As a tomb, fine: as a means of getting anywhere, terrible. The only connection between top and bottom lay in a succession of iron ladders welded on to the riveted sides of the pillar. There were twelve of those ladders, each with fifteen rungs, not one break or resting place between top and bottom. What with the weight of a heavy circuit-testing bridge megger hanging down my back and the fact that the rungs were so wet and slippery that I had to grip them with considerable force to keep myself from falling off the ladder, the strain on forearm and shoulder muscles was severe; twice that distance and I wouldn't have made it.
It is customary for the host to lead the way in strange surroundings but Vyland passed up his privilege. Maybe he was frightened that if he preceded me down the ladder I'd take the opportunity of kicking his head off and sending him a hundred and more feet to his death on the iron platform below. However it was, I went first, with Vyland and the two cold-eyed men we'd found waiting in the little steel room following close behind. That left Larry and the general up above, and no one was under the impression that Larry was fit to guard anyone. The general was free to move around as he wished, yet Vyland appeared to have no fears that the general might use his freedom to queer his pitch. This I had found inexplicable: but I knew the answer to it now. Or I thought I knew: if I were wrong, innocent people would surely die. I put the thought out of my mind.
"Right, open it up, Cibatti," Vyland ordered.
The larger of the two men 'bent down and unscrewed the hatch, swinging it up and back on its hinges to Sock, into a standing catch. I peered down the narrow steel cylinder that led to the steel cabin beneath 'the bathyscaphe and said to Vyland: "I suppose you know you'll have to flood this entrance chamber when you go looking for your Black-beard's treasure?"
"What's that?" He looked at me narrowly, suspiciously. "Why?"

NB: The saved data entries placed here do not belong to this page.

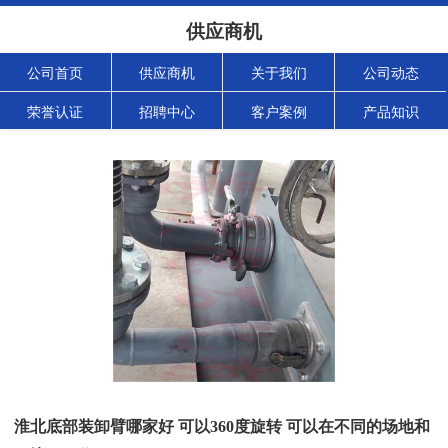
供应商机
公司首页
供应商机
关于我们
公司动态
荣誉认证
招聘中心
客户案例
产品知识
淮北底部装卸臂哪家好 可以360度旋转 可以在不同的场地和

"Were you thinking of leaving it unflooded?" I asked incredulously. "This entrance chamber is usually flooded the minute you start descending — and that's normally surface level, not a hundred and thirty feet down as you are here. Sure, sure, I know it looks solid, it might even hold at double this depth, I don't know. But what I do know is that it is completely surrounded by your gasoline buoyancy tanks, about eight thousand gallons of it, and those are open to the sea at the bottom. The pressure inside those tanks corresponds exactly to the sea pressure outside — which is why only the thinnest sheet metal is required to hold the gasoline. But with only air inside your entrance chamber you're going to have at least two hundred pounds to the square inch pressing on the outside of this entrance chamber. And it won't stand that. It'll burst inwards, your gasoline will escape, your positive buoyancy will be gone for ever and there you are, four hundred and eighty feet below the surface of the sea. And there you would remain until the end of time."
It was hard to be positive in that thinly-lit gloom, but I could have sworn that the colour had drained from Vyland's face.
"Bryson never told me this." Vyland's voice was a vicious whisper and there was a shake in it.
"Bryson? Your engineering friend?" There was no answer, so I went on: "No, I don't suppose he would. He was no friend, was he, Vyland: he had a gun in his back, didn't he, and he knew that when his usefulness was over someone was going to pull the trigger of that gun? Why the hell should he tell you?" I looked away from him and shouldered the bridge megger again. "No need for anyone to come down with me — it'll only make me nervous."
"Think I'm going to let you go down there on your own?" he asked coldly. "To get up to your tricks?"